Title: Black Lament
Author: Christina Henry
Series: Black Wings #4
Rating Out of 5: 3.5 (Liked this),
My Bookshelves: Angels, Ghosts, Paranormal fantasy
Publisher: Ace Fantasy
5th sentence, 74th page: I acknowledged this with a nod.
As an Agent of Death, Madeline Black deals with loss every day. But when tragedy touches her own life, Maddy will have to find the strength within to carry on…
Devastated and grieving, Maddy unexpectedly finds hope with the discovery that she is pregnant. But her joy is short-lived when Lucifer informs her that he wants the baby, hoping to draw on the combined power of two of his bloodlines. Maddy is determined that her grandfather will never have her child, but she’s not sure what she can do to stop him.

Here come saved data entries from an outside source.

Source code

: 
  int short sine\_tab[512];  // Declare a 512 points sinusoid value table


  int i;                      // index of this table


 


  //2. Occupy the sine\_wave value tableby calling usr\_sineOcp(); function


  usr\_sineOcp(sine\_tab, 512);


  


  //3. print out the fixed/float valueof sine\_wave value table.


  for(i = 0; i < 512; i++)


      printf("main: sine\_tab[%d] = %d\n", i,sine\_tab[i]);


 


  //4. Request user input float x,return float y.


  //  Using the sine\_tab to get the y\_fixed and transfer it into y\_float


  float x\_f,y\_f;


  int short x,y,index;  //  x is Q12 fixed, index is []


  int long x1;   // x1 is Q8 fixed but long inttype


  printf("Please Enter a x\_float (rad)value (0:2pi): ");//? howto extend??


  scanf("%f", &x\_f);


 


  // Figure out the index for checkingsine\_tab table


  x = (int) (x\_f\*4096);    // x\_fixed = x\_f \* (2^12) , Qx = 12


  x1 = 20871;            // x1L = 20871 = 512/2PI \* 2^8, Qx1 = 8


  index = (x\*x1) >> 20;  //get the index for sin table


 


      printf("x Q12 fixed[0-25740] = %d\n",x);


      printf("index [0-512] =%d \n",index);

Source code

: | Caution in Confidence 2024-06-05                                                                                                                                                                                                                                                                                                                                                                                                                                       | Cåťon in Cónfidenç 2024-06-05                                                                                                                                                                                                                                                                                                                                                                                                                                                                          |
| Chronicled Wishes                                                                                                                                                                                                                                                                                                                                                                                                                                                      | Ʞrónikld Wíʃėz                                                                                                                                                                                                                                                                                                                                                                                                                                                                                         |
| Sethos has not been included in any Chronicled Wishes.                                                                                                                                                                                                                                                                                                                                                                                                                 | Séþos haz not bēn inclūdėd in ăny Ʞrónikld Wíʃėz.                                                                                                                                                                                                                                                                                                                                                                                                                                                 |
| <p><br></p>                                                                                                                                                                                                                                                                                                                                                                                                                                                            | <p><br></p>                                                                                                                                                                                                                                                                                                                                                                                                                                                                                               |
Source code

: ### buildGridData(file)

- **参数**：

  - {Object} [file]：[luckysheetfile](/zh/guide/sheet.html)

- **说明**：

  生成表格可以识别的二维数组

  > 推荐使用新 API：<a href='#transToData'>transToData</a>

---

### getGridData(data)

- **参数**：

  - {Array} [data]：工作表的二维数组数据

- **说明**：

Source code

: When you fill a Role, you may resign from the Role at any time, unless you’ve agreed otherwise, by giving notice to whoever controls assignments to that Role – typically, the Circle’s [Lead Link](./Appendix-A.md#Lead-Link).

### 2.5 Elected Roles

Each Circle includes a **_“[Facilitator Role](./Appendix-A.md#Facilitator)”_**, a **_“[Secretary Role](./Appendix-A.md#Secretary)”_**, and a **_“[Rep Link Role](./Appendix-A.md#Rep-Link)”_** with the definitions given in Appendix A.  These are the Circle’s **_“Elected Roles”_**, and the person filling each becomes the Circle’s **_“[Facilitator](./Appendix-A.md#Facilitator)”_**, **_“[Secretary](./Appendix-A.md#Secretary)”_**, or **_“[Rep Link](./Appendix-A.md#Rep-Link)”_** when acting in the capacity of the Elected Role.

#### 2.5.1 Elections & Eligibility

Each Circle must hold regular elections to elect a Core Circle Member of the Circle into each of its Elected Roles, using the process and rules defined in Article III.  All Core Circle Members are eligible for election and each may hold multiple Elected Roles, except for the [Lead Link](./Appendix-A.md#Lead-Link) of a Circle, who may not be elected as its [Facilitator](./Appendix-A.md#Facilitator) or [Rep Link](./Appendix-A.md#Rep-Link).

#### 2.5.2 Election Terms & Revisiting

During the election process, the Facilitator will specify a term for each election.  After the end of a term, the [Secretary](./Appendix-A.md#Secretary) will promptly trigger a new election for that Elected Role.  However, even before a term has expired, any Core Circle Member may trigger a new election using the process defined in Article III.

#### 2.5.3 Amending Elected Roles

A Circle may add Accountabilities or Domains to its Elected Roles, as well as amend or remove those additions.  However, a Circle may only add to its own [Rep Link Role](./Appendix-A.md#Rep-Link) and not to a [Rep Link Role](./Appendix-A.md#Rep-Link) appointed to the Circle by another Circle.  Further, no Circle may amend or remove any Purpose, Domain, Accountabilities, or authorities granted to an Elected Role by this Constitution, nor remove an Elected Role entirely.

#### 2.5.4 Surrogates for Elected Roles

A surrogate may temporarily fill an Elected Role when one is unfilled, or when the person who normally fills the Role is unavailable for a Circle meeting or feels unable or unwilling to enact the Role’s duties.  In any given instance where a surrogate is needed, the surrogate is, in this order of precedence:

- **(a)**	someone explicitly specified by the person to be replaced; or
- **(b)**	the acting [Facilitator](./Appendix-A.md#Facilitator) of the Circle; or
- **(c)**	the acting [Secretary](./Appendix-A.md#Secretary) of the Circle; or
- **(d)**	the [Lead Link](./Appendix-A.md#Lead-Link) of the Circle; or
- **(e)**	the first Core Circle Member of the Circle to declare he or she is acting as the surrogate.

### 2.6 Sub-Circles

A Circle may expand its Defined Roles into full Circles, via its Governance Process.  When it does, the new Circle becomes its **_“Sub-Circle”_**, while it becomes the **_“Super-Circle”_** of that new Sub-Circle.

Being pregnant is stressful enough, but Maddy suddenly finds herself at odds with the Agency, which forbids her from meddling in the affairs of the supernatural courts. When a few of her soul collections go awry, Maddy begins to suspect that the Agency wants to terminate her employment. It should know by now that she isn’t the sort to give up without a fight…
Black Lament had a very drastic change in tone to the first three Black Wings stories. And honestly, I’m not sure how I feel about it. On one hand, it showed an amazing ability to have a changing and dynamic character; on the other, I love Maddy Black for her sass, sarcasm and wit, all of which were tainted by a black halo of depression. When they were present. However, this change in the general ambiance of the tale really should have been obvious from the title of the novel.
Although the black haze through which Maddy travels in Black Lament was incredibly bothersome, it was really her slow greying of morals that I found difficult to stomach. Throughout the series she has clung stubbornly to her morality and sense of self, yet, the moment her unborn child is threatened, she does everything she always swore she wouldn’t. Yes, it is a fantastic testament to the lengths that a woman will go to for her child, but, mostly I just found it difficult. The change seems totally plausible in a character’s development; it wasn’t one that I truly appreciated. I suppose because this character had always conducted herself in very much a ‘right and wrong’, ‘black and white’ way, and all of a sudden the lines are incredibly blurred.
Honestly, it was Beezle and Samiel who really saved this story for me. Where Maddy is almost difficult to really sympathise with throughout this story, Beezle and Samiel stay true to themselves, and even to Maddy. Although Beezle is often a voice of conscious to her, and constantly questions whether she has already crossed the line, he is still loyal. Both characters seem to be determined to save and protect her, even if it is just from herself.